An organisation called peri that was set up by Cameron Tonkin (now Cameron Tonkinwise), who was responsible for persuading me not to drop philosophy after first year at uni. As I recall, peri was an experimental performance/happening network and the name was chosen to evoke the ideas above, but also a sense of being "on the edge" - as in perimeter, peripheral.
Well, I think I can safely say that tangophilosophy is also philosophy done in the spirit of "peri-". It involves thinking while moving (following an impulse that comes from somewhere other than thought) and is a form of philosophy that is peripheral to that which gets done in institutions and academies.
Monday, October 15, 2007
After you've mastered the basic eight, which is the standard way of starting to learn to tango, you usually move on to learn how to do forward ochos. Ocho is Spanish for eight. The idea is that the move traces the shape of the figure eight on the floor. The eight in "basic eight" refers to eight beats of music. First you get the temporal dimension, then the spatial.
Above you can see a woman doing a series of forward ochos, dancing in open "embrace" with a wall. Obviously it's more desirable to dance in either open or close embrace with a living partner, who will lead you to make this move.
If you cannot do a forward ocho in close embrace it is because your
posture is not correct. You are blocking the woman from moving forward with your body.
- Deby Novitz
What does this have to do with tango philosophy? If tango philosophy is philosophy that follows before it aims to lead, then it will need a partner (or series of partners - tango is a social dance) that doesn't behave like a wall, that doesn't block philosophical thought from moving forward.

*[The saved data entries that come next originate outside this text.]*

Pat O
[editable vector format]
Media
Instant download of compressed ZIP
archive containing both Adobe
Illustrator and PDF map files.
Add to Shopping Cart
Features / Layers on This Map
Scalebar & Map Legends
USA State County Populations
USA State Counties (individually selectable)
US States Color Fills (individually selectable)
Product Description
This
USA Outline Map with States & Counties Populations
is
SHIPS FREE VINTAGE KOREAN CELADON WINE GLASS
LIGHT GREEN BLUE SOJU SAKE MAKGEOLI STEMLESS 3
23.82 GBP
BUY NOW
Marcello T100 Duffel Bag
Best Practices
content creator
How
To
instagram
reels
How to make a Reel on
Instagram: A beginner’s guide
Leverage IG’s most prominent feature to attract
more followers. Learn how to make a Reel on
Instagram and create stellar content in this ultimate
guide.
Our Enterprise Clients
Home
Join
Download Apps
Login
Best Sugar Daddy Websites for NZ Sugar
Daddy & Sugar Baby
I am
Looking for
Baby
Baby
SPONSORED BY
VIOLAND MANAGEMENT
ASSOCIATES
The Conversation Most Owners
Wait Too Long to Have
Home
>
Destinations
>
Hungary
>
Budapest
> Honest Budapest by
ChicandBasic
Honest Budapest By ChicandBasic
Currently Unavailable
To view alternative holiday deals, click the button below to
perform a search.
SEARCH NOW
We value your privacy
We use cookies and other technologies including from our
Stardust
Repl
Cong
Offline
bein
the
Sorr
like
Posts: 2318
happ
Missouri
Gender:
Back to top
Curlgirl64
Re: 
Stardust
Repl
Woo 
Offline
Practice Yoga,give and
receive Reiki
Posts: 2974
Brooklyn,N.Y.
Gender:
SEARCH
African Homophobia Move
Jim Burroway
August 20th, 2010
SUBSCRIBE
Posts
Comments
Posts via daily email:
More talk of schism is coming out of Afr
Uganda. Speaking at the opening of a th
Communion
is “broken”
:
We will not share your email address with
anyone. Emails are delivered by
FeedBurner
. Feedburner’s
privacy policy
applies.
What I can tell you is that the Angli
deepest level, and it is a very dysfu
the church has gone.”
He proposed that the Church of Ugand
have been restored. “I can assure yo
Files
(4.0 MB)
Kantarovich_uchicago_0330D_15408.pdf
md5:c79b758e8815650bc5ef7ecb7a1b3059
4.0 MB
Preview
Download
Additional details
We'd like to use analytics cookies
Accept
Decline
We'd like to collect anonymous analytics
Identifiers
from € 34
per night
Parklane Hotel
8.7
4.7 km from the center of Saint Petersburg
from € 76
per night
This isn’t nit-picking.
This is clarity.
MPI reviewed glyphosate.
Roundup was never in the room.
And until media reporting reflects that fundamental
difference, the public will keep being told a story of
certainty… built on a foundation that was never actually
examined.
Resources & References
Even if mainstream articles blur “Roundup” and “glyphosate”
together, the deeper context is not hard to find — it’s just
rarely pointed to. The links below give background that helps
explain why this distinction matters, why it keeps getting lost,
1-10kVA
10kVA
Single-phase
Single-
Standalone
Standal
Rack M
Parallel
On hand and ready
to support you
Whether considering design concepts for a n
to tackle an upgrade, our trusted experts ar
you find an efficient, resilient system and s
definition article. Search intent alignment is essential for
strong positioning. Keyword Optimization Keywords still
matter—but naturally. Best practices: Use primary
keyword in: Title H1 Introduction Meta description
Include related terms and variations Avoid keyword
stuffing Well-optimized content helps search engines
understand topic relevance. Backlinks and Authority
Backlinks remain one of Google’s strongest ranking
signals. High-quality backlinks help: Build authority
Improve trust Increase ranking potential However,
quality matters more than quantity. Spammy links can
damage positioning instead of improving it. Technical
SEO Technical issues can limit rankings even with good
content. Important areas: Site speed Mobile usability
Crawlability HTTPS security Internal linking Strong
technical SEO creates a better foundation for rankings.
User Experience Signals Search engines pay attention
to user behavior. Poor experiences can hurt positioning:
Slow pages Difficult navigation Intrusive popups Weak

And philosophy itself might have to loosen up a bit, allow the straight line of pure logic to trace some curves that can curl gracefully in on each other.
Monday, October 8, 2007
Tango philosophy is for people who think philosophers should know how to dance. Or at least be willing to learn...
What might this mean?
To think in a way that can follow as well as lead.
To improvise within the structures of a living tradition.
To listen and respond to the music of the time and place in which the dance is unfolding.
Philosophy often aims to lead: to tell us what is true, or right, or good. But how effective is it in communicating with its various partners - with the forces of imagination, action, passion? Can a philosopher, like a good tango leader, bring about beautiful and exhilarating, or tenderly moving effects in a manner that seems effortless, but involves great skill and sensitivity to the conditions of the moment?
In Argentina, a man who is serious about learning to dance the tango will begin by learning how to follow - how to dance the woman's part. It might seem as though this is beginning with the easier role. But following is not as simple as it seems, especially for those who are used to leading, or acting independently - as many women discover when they begin to dance tango.
What would it mean for philosophy to give up its independence and learn to follow?
Who would be the leader(s) in a dance in which philosophy would take the part of the woman?
These are open questions, and this blog is an open space of wooden floorboards on which to try out some answers. Tango is a social dance - and tango philosophy a nascent art-form of the social web.